THE TASK:
All of the data below must be repeated exactly.

(Saved data entries)
= = =

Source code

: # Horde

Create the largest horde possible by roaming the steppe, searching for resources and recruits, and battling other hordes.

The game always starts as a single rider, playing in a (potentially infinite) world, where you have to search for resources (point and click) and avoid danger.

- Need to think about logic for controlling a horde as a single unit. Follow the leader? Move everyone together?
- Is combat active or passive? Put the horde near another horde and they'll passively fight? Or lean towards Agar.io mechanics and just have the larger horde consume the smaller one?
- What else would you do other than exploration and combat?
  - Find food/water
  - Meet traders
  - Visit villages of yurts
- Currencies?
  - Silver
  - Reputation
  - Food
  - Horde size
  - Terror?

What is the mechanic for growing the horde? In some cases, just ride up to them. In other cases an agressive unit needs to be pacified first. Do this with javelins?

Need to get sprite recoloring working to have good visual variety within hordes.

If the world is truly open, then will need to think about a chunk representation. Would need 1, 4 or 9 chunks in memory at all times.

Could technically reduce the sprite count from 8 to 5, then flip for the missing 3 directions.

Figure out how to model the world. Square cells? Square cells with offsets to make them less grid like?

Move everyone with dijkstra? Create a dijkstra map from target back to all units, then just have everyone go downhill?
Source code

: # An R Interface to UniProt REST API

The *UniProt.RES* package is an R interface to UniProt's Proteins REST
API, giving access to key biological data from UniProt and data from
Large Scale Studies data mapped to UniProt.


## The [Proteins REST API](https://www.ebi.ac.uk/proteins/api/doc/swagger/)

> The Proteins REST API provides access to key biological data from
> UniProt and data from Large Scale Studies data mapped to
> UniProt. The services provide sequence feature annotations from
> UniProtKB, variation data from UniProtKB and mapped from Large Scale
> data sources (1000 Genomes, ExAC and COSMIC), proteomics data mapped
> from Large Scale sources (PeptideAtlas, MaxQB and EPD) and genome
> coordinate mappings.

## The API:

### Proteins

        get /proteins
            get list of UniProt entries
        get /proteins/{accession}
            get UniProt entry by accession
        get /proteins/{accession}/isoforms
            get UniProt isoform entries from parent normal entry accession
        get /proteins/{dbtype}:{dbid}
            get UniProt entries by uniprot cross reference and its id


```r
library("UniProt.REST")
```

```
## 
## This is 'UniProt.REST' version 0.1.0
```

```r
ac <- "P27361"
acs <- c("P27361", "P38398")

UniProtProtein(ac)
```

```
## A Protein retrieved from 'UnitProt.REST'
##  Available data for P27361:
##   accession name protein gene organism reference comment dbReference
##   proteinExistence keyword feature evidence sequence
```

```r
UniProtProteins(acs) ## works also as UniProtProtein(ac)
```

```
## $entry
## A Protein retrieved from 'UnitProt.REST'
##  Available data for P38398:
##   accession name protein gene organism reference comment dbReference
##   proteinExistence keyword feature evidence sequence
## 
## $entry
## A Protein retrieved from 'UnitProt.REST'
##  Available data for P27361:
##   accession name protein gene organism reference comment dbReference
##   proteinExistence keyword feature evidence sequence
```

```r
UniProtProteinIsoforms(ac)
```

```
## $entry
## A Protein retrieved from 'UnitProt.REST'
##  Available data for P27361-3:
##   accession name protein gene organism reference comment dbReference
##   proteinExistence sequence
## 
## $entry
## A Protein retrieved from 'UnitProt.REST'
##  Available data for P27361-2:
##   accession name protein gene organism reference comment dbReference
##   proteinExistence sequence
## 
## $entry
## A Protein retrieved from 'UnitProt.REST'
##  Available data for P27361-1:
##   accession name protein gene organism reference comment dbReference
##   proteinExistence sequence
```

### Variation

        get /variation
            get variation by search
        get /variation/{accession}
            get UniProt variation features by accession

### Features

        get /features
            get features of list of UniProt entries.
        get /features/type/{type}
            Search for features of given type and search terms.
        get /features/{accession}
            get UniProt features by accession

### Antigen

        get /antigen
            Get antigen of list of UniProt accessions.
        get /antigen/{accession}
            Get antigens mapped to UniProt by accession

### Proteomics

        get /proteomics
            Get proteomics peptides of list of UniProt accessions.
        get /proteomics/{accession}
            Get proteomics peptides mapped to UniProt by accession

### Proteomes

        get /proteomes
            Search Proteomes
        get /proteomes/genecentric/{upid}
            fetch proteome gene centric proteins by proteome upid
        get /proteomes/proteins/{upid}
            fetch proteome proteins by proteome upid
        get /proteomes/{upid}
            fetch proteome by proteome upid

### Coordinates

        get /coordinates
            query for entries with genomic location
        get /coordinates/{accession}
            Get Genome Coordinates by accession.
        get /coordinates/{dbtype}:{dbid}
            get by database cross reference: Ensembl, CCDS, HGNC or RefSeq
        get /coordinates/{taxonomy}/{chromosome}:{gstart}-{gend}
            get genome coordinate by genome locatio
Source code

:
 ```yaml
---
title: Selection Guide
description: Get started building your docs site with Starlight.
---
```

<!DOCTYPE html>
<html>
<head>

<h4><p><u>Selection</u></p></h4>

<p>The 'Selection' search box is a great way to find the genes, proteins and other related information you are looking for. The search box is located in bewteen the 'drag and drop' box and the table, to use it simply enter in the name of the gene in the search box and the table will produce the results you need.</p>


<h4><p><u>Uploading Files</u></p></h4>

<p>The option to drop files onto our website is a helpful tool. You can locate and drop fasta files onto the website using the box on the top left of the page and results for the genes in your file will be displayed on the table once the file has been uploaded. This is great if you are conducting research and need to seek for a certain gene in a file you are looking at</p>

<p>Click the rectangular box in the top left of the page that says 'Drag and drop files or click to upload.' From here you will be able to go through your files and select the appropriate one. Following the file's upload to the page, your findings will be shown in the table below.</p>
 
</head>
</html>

= = =

EXERCISE SOLUTION:
Source code

: # Horde

Create the largest horde possible by roaming the steppe, searching for resources and recruits, and battling other hordes.

The game always starts as a single rider, playing in a (potentially infinite) world, where you have to search for resources (point and click) and avoid danger.

- Need to think about logic for controlling a horde as a single unit. Follow the leader? Move everyone together?
- Is combat active or passive? Put the horde near another horde and they'll passively fight? Or lean towards Agar.io mechanics and just have the larger horde consume the smaller one?
- What else would you do other than exploration and combat?
  - Find food/water
  - Meet traders
  - Visit villages of yurts
- Currencies?
  - Silver
  - Reputation
  - Food
  - Horde size
  - Terror?

What is the mechanic for growing the horde? In some cases, just ride up to them. In other cases an agressive unit needs to be pacified first. Do this with javelins?

Need to get sprite recoloring working to have good visual variety within hordes.

If the world is truly open, then will need to think about a chunk representation. Would need 1, 4 or 9 chunks in memory at all times.

Could technically reduce the sprite count from 8 to 5, then flip for the missing 3 directions.

Figure out how to model the world. Square cells? Square cells with offsets to make them less grid like?

Move everyone with dijkstra? Create a dijkstra map from target back to all units, then just have everyone go downhill?
Source code

: # An R Interface to UniProt REST API

The *UniProt.RES* package is an R interface to UniProt's Proteins REST
API, giving access to key biological data from UniProt and data from
Large Scale Studies data mapped to UniProt.


## The [Proteins REST API](https://www.ebi.ac.uk/proteins/api/doc/swagger/)

> The Proteins REST API provides access to key biological data from
> UniProt and data from Large Scale Studies data mapped to
> UniProt. The services provide sequence feature annotations from
> UniProtKB, variation data from UniProtKB and mapped from Large Scale
> data sources (1000 Genomes, ExAC and COSMIC), proteomics data mapped
> from Large Scale sources (PeptideAtlas, MaxQB and EPD) and genome
> coordinate mappings.

## The API:

### Proteins

        get /proteins
            get list of UniProt entries
        get /proteins/{accession}
            get UniProt entry by accession
        get /proteins/{accession}/isoforms
            get UniProt isoform entries from parent normal entry accession
        get /proteins/{dbtype}:{dbid}
            get UniProt entries by uniprot cross reference and its id


```r
library("UniProt.REST")
```

```
## 
## This is 'UniProt.REST' version 0.1.0
```

```r
ac <- "P27361"
acs <- c("P27361", "P38398")

UniProtProtein(ac)
```

```
## A Protein retrieved from 'UnitProt.REST'
##  Available data for P27361:
##   accession name protein gene organism reference comment dbReference
##   proteinExistence keyword feature evidence sequence
```

```r
UniProtProteins(acs) ## works also as UniProtProtein(ac)
```

```
## $entry
## A Protein retrieved from 'UnitProt.REST'
##  Available data for P38398:
##   accession name protein gene organism reference comment dbReference
##   proteinExistence keyword feature evidence sequence
## 
## $entry
## A Protein retrieved from 'UnitProt.REST'
##  Available data for P27361:
##   accession name protein gene organism reference comment dbReference
##   proteinExistence keyword feature evidence sequence
```

```r
UniProtProteinIsoforms(ac)
```

```
## $entry
## A Protein retrieved from 'UnitProt.REST'
##  Available data for P27361-3:
##   accession name protein gene organism reference comment dbReference
##   proteinExistence sequence
## 
## $entry
## A Protein retrieved from 'UnitProt.REST'
##  Available data for P27361-2:
##   accession name protein gene organism reference comment dbReference
##   proteinExistence sequence
## 
## $entry
## A Protein retrieved from 'UnitProt.REST'
##  Available data for P27361-1:
##   accession name protein gene organism reference comment dbReference
##   proteinExistence sequence
```

### Variation

        get /variation
            get variation by search
        get /variation/{accession}
            get UniProt variation features by accession

### Features

        get /features
            get features of list of UniProt entries.
        get /features/type/{type}
            Search for features of given type and search terms.
        get /features/{accession}
            get UniProt features by accession

### Antigen

        get /antigen
            Get antigen of list of UniProt accessions.
        get /antigen/{accession}
            Get antigens mapped to UniProt by accession

### Proteomics

        get /proteomics
            Get proteomics peptides of list of UniProt accessions.
        get /proteomics/{accession}
            Get proteomics peptides mapped to UniProt by accession

### Proteomes

        get /proteomes
            Search Proteomes
        get /proteomes/genecentric/{upid}
            fetch proteome gene centric proteins by proteome upid
        get /proteomes/proteins/{upid}
            fetch proteome proteins by proteome upid
        get /proteomes/{upid}
            fetch proteome by proteome upid

### Coordinates

        get /coordinates
            query for entries with genomic location
        get /coordinates/{accession}
            Get Genome Coordinates by accession.
        get /coordinates/{dbtype}:{dbid}
            get by database cross reference: Ensembl, CCDS, HGNC or RefSeq
        get /coordinates/{taxonomy}/{chromosome}:{gstart}-{gend}
            get genome coordinate by genome locatio
Source code

:
 ```yaml
---
title: Selection Guide
description: Get started building your docs site with Starlight.
---
```

<!DOCTYPE html>
<html>
<head>

<h4><p><u>Selection</u></p></h4>

<p>The 'Selection' search box is a great way to find the genes, proteins and other related information you are looking for. The search box is located in bewteen the 'drag and drop' box and the table, to use it simply enter in the name of the gene in the search box and the table will produce the results you need.</p>


<h4><p><u>Uploading Files</u></p></h4>

<p>The option to drop files onto our website is a helpful tool. You can locate and drop fasta files onto the website using the box on the top left of the page and results for the genes in your file will be displayed on the table once the file has been uploaded. This is great if you are conducting research and need to seek for a certain gene in a file you are looking at</p>

<p>Click the rectangular box in the top left of the page that says 'Drag and drop files or click to upload.' From here you will be able to go through your files and select the appropriate one. Following the file's upload to the page, your findings will be shown in the table below.</p>
 
</head>
</html>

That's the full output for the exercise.